== Work required ==
Reproduce every line of all the items below word for word, keeping them in the same order.

Collection entries:
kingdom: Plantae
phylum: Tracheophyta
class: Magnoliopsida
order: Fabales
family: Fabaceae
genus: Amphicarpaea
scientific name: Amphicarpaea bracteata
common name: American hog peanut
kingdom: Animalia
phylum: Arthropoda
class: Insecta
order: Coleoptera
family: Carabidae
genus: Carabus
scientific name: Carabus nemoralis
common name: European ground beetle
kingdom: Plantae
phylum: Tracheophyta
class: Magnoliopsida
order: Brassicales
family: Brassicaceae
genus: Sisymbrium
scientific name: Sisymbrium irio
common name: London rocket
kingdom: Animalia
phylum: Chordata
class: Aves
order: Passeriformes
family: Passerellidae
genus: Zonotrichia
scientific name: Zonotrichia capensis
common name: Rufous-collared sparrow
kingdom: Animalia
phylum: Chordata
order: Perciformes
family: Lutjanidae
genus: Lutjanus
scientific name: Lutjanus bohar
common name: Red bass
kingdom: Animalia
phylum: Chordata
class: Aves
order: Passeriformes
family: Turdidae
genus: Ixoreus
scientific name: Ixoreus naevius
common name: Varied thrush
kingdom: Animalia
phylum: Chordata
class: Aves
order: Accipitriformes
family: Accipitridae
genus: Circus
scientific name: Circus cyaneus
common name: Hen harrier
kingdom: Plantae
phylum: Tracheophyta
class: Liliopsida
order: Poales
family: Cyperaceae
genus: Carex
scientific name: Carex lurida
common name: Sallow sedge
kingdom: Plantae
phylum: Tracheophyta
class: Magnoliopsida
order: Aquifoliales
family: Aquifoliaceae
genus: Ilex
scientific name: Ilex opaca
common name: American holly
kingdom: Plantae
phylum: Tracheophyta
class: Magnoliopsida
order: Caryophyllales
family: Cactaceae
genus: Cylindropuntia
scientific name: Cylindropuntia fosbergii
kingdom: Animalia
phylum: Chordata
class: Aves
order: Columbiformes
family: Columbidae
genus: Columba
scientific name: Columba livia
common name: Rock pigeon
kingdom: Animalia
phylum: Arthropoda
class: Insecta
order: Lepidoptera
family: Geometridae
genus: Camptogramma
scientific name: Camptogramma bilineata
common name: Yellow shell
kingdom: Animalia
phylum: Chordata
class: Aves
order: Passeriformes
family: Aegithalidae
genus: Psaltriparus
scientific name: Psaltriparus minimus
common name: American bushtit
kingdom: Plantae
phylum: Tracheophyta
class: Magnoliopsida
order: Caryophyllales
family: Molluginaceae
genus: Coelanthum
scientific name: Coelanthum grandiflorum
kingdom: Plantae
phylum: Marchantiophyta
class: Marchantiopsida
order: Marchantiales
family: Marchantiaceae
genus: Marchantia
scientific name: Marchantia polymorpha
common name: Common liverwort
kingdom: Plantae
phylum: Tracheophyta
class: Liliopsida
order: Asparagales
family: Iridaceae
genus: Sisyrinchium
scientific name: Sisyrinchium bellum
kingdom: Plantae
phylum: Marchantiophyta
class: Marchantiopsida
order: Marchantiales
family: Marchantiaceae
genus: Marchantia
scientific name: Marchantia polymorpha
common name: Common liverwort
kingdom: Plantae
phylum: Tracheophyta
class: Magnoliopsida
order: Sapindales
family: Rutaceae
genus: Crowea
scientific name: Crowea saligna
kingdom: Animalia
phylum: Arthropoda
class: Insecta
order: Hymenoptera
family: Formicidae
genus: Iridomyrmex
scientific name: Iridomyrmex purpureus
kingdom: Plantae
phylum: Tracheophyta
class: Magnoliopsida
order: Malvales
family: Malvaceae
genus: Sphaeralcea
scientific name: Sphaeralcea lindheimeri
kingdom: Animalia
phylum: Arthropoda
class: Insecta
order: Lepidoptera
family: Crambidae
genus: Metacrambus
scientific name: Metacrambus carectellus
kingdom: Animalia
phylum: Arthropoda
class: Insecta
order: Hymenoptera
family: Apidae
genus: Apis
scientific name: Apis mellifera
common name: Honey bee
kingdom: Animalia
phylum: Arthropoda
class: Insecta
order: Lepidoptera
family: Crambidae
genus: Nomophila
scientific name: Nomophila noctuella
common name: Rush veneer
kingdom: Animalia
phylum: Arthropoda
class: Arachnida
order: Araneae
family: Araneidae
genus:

== Written solution ==
kingdom: Plantae
phylum: Tracheophyta
class: Magnoliopsida
order: Fabales
family: Fabaceae
genus: Amphicarpaea
scientific name: Amphicarpaea bracteata
common name: American hog peanut
kingdom: Animalia
phylum: Arthropoda
class: Insecta
order: Coleoptera
family: Carabidae
genus: Carabus
scientific name: Carabus nemoralis
common name: European ground beetle
kingdom: Plantae
phylum: Tracheophyta
class: Magnoliopsida
order: Brassicales
family: Brassicaceae
genus: Sisymbrium
scientific name: Sisymbrium irio
common name: London rocket
kingdom: Animalia
phylum: Chordata
class: Aves
order: Passeriformes
family: Passerellidae
genus: Zonotrichia
scientific name: Zonotrichia capensis
common name: Rufous-collared sparrow
kingdom: Animalia
phylum: Chordata
order: Perciformes
family: Lutjanidae
genus: Lutjanus
scientific name: Lutjanus bohar
common name: Red bass
kingdom: Animalia
phylum: Chordata
class: Aves
order: Passeriformes
family: Turdidae
genus: Ixoreus
scientific name: Ixoreus naevius
common name: Varied thrush
kingdom: Animalia
phylum: Chordata
class: Aves
order: Accipitriformes
family: Accipitridae
genus: Circus
scientific name: Circus cyaneus
common name: Hen harrier
kingdom: Plantae
phylum: Tracheophyta
class: Liliopsida
order: Poales
family: Cyperaceae
genus: Carex
scientific name: Carex lurida
common name: Sallow sedge
kingdom: Plantae
phylum: Tracheophyta
class: Magnoliopsida
order: Aquifoliales
family: Aquifoliaceae
genus: Ilex
scientific name: Ilex opaca
common name: American holly
kingdom: Plantae
phylum: Tracheophyta
class: Magnoliopsida
order: Caryophyllales
family: Cactaceae
genus: Cylindropuntia
scientific name: Cylindropuntia fosbergii
kingdom: Animalia
phylum: Chordata
class: Aves
order: Columbiformes
family: Columbidae
genus: Columba
scientific name: Columba livia
common name: Rock pigeon
kingdom: Animalia
phylum: Arthropoda
class: Insecta
order: Lepidoptera
family: Geometridae
genus: Camptogramma
scientific name: Camptogramma bilineata
common name: Yellow shell
kingdom: Animalia
phylum: Chordata
class: Aves
order: Passeriformes
family: Aegithalidae
genus: Psaltriparus
scientific name: Psaltriparus minimus
common name: American bushtit
kingdom: Plantae
phylum: Tracheophyta
class: Magnoliopsida
order: Caryophyllales
family: Molluginaceae
genus: Coelanthum
scientific name: Coelanthum grandiflorum
kingdom: Plantae
phylum: Marchantiophyta
class: Marchantiopsida
order: Marchantiales
family: Marchantiaceae
genus: Marchantia
scientific name: Marchantia polymorpha
common name: Common liverwort
kingdom: Plantae
phylum: Tracheophyta
class: Liliopsida
order: Asparagales
family: Iridaceae
genus: Sisyrinchium
scientific name: Sisyrinchium bellum
kingdom: Plantae
phylum: Marchantiophyta
class: Marchantiopsida
order: Marchantiales
family: Marchantiaceae
genus: Marchantia
scientific name: Marchantia polymorpha
common name: Common liverwort
kingdom: Plantae
phylum: Tracheophyta
class: Magnoliopsida
order: Sapindales
family: Rutaceae
genus: Crowea
scientific name: Crowea saligna
kingdom: Animalia
phylum: Arthropoda
class: Insecta
order: Hymenoptera
family: Formicidae
genus: Iridomyrmex
scientific name: Iridomyrmex purpureus
kingdom: Plantae
phylum: Tracheophyta
class: Magnoliopsida
order: Malvales
family: Malvaceae
genus: Sphaeralcea
scientific name: Sphaeralcea lindheimeri
kingdom: Animalia
phylum: Arthropoda
class: Insecta
order: Lepidoptera
family: Crambidae
genus: Metacrambus
scientific name: Metacrambus carectellus
kingdom: Animalia
phylum: Arthropoda
class: Insecta
order: Hymenoptera
family: Apidae
genus: Apis
scientific name: Apis mellifera
common name: Honey bee
kingdom: Animalia
phylum: Arthropoda
class: Insecta
order: Lepidoptera
family: Crambidae
genus: Nomophila
scientific name: Nomophila noctuella
common name: Rush veneer
kingdom: Animalia
phylum: Arthropoda
class: Arachnida
order: Araneae
family: Araneidae
genus:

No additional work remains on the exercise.